[Page-level text extractions]
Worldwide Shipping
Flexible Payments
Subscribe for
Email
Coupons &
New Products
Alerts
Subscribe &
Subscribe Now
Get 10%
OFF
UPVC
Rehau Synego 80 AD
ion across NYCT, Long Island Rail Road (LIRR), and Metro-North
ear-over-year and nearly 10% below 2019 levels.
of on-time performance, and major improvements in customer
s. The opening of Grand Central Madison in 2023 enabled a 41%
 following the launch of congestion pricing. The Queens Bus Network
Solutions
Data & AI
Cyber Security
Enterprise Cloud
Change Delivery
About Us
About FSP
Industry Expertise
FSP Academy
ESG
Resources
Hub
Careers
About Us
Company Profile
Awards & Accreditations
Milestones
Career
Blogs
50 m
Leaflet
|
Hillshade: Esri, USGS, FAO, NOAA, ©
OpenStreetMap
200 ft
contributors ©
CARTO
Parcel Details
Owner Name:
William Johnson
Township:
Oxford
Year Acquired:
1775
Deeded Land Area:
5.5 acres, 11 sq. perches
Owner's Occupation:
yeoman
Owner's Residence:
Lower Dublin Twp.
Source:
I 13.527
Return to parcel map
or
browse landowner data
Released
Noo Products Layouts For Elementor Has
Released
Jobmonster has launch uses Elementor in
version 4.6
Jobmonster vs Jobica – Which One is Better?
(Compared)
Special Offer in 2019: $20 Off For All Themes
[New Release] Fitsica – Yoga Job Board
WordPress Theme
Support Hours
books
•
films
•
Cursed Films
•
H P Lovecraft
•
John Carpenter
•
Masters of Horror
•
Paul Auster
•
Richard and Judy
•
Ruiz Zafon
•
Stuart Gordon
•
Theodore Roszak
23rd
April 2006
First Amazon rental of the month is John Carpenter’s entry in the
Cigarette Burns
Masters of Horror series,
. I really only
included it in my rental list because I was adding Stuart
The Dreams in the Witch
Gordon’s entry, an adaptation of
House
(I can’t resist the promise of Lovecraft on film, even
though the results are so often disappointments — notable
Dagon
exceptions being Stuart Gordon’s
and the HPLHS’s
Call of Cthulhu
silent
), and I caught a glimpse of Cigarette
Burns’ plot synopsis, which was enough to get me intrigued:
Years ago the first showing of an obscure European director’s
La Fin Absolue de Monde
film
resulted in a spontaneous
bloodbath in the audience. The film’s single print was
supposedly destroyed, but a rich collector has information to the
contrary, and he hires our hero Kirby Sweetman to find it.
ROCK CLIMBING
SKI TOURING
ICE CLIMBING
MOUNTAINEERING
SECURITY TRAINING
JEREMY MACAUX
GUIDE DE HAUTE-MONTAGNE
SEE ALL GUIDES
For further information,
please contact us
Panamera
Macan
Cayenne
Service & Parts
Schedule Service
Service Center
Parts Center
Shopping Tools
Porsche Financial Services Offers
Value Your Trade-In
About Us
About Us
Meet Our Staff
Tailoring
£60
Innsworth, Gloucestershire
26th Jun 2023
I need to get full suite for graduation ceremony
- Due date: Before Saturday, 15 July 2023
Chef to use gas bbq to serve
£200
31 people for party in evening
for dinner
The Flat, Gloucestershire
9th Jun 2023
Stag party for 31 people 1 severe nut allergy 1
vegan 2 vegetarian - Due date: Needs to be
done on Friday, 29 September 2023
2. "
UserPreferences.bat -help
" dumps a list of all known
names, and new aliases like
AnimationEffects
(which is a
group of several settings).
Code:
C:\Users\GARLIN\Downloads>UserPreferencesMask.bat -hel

Problem description:
Tally the lines above that hold "entry" and write the result as a lone number.

Output of the task:
2